China’s currency RMB is convertible for trade purposes under the current account, but it is not freely convertible under the capital account, which covers portfolio investment and borrowing. The country has introduced programs including the Qualified Foreign Institutional Investors (QFII), Qualified Domestic Institutional Investor (QDII), and Qualified Domestic Institutional Investor (RQFII) to allow for more convenient capital inflows and outflows. Some say the RMB’s status and exports and imports volume are not proportionate, and doing businesses would have additional costs because of the non-convertibility of the RMB. The financial hub Shanghai, especially, should do more in this respect.
‘It needs a process’
Officials and experts say it takes time and preparation for the country to achieve the full convertibility of the RMB. Zhou Xiaochuan, former governor of the People’s Bank of China (PBOC), and president of China Society for Finance and Banking, said the further internationalization of the RMB should weigh the pros and cons to increase the free use of the RMB, and minimize capital account controls to the greatest extent, which involves research, way of thinking, policy system changes and emergency preparedness. Further convertibility under capital account does not mean 100 percent liberalization, given that all countries have anti-money laundering and anti-terrorism requirements, and many financial transactions and forms of remittance are subject to restrictions, said Zhou at the 2020 Financial Street Forum in October.
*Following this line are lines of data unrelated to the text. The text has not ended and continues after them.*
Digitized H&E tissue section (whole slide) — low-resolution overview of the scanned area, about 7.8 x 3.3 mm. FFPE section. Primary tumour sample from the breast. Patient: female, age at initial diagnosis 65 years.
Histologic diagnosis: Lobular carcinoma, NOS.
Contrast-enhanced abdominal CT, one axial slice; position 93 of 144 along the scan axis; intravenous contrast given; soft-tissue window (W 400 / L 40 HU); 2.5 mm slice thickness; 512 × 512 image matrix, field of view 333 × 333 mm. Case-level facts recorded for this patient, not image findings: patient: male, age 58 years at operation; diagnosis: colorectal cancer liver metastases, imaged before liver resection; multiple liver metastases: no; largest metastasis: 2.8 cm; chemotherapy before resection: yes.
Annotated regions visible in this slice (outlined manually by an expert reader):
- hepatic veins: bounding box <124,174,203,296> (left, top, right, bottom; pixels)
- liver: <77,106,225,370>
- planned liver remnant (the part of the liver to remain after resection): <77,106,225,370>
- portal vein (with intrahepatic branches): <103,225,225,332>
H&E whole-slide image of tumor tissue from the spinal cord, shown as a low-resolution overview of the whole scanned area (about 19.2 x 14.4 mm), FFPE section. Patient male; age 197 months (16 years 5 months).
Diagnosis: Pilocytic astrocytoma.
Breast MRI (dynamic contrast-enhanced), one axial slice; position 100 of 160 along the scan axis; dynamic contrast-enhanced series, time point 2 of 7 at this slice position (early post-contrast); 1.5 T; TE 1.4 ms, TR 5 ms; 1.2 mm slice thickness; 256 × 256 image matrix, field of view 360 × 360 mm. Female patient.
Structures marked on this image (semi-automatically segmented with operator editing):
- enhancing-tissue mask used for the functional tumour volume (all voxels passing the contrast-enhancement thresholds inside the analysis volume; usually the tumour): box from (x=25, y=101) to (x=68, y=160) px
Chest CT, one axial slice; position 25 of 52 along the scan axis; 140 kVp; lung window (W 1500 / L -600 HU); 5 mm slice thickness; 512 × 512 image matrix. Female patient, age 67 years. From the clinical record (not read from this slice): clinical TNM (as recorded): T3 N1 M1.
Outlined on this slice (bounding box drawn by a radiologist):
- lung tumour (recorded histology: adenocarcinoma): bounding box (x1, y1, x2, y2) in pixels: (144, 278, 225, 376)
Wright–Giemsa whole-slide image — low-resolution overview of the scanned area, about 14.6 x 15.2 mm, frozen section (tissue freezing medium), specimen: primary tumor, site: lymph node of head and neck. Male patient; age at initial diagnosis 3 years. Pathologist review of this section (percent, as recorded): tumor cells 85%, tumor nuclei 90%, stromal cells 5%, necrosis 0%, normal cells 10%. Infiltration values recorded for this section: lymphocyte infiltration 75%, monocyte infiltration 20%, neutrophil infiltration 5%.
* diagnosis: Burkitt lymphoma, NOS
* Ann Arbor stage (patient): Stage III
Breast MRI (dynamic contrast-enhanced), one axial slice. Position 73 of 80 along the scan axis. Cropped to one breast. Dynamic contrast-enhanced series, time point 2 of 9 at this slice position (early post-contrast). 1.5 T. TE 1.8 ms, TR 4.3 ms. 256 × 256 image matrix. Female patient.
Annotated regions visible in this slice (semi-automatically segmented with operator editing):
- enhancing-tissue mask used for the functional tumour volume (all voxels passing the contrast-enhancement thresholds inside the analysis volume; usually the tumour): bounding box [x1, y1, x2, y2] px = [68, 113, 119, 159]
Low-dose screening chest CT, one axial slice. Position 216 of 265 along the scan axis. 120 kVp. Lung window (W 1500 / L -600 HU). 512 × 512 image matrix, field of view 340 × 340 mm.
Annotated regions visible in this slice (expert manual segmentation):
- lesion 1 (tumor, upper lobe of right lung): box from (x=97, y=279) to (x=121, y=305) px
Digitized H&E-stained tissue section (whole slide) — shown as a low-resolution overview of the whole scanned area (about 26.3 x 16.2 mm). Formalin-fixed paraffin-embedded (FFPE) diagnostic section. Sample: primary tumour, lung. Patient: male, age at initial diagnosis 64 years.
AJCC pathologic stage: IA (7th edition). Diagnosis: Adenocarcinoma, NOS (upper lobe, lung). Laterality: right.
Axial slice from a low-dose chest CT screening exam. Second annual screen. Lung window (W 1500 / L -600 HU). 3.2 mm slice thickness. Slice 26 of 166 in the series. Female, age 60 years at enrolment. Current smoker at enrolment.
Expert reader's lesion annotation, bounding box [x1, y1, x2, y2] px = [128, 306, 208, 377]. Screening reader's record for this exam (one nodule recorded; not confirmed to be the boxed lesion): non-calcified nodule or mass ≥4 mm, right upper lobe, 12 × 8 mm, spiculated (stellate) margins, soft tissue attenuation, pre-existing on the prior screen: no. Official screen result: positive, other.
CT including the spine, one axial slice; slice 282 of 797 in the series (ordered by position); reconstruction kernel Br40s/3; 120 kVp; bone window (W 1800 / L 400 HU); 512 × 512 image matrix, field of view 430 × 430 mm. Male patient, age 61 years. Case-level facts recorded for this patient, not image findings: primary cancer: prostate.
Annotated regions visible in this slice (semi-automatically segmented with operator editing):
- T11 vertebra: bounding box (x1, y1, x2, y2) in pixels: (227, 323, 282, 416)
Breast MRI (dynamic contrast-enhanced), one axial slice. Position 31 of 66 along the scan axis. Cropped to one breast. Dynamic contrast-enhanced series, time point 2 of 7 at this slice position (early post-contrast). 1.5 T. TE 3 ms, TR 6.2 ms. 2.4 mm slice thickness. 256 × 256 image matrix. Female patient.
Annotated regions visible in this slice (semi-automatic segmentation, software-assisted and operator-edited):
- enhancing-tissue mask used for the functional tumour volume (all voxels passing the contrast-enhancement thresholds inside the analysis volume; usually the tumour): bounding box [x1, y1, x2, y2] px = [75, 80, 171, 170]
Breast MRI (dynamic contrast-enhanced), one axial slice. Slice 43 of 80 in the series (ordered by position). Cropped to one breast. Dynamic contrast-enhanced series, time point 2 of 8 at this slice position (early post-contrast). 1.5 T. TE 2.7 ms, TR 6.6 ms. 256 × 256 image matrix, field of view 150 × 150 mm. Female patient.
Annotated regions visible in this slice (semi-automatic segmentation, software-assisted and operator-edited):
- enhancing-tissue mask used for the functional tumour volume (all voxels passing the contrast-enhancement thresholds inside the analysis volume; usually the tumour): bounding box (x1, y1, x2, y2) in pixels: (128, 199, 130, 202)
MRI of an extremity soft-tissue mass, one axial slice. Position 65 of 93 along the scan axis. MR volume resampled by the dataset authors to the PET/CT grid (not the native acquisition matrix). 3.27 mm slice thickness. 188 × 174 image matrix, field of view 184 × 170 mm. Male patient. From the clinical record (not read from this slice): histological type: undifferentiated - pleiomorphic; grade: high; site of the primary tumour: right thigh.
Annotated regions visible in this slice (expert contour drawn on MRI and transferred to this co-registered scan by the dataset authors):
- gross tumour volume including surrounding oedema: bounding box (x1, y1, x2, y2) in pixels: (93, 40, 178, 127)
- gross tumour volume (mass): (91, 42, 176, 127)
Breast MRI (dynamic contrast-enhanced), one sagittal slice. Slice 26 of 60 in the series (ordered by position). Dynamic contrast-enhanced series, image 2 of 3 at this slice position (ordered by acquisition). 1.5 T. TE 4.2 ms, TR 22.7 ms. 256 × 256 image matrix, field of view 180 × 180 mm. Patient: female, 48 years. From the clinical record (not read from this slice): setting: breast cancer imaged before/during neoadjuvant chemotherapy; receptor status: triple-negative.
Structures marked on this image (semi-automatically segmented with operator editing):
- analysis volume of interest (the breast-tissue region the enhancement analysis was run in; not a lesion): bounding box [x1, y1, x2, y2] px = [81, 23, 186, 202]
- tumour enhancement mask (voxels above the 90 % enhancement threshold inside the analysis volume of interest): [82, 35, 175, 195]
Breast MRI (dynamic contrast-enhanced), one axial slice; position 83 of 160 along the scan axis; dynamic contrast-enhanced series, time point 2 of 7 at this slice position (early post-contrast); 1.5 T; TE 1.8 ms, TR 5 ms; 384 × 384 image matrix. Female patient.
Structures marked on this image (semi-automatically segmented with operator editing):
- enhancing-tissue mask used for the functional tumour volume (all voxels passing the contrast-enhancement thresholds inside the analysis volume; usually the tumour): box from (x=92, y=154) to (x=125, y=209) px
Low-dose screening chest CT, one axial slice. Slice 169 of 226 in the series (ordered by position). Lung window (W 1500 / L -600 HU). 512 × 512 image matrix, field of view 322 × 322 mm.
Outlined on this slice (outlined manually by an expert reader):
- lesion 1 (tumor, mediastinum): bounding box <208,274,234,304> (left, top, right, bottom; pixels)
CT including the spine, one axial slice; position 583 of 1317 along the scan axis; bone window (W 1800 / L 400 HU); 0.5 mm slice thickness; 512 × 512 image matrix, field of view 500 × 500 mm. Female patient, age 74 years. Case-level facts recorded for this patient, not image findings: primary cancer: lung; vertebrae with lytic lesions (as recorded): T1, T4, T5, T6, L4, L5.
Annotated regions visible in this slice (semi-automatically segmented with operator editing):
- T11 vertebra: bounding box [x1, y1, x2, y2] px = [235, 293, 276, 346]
The ultimate goal of the internationalization of the renminbi (RMB) is to achieve convertibility, but it needs a process. China has held on to the reform principle of “testing each step before taking it” to achieve success through trials instead of turning back after failure, Qu Qiang, assistant director of the International Monetary Institute at Renmin University of China, told CGTN.
“We can’t follow the old path that many developing countries have taken but failed. We can’t let go at once without restraint and management, especially when our market system and financial supervision system are not mature, which is irresponsible for China itself as well as the international capital market,” Qu said.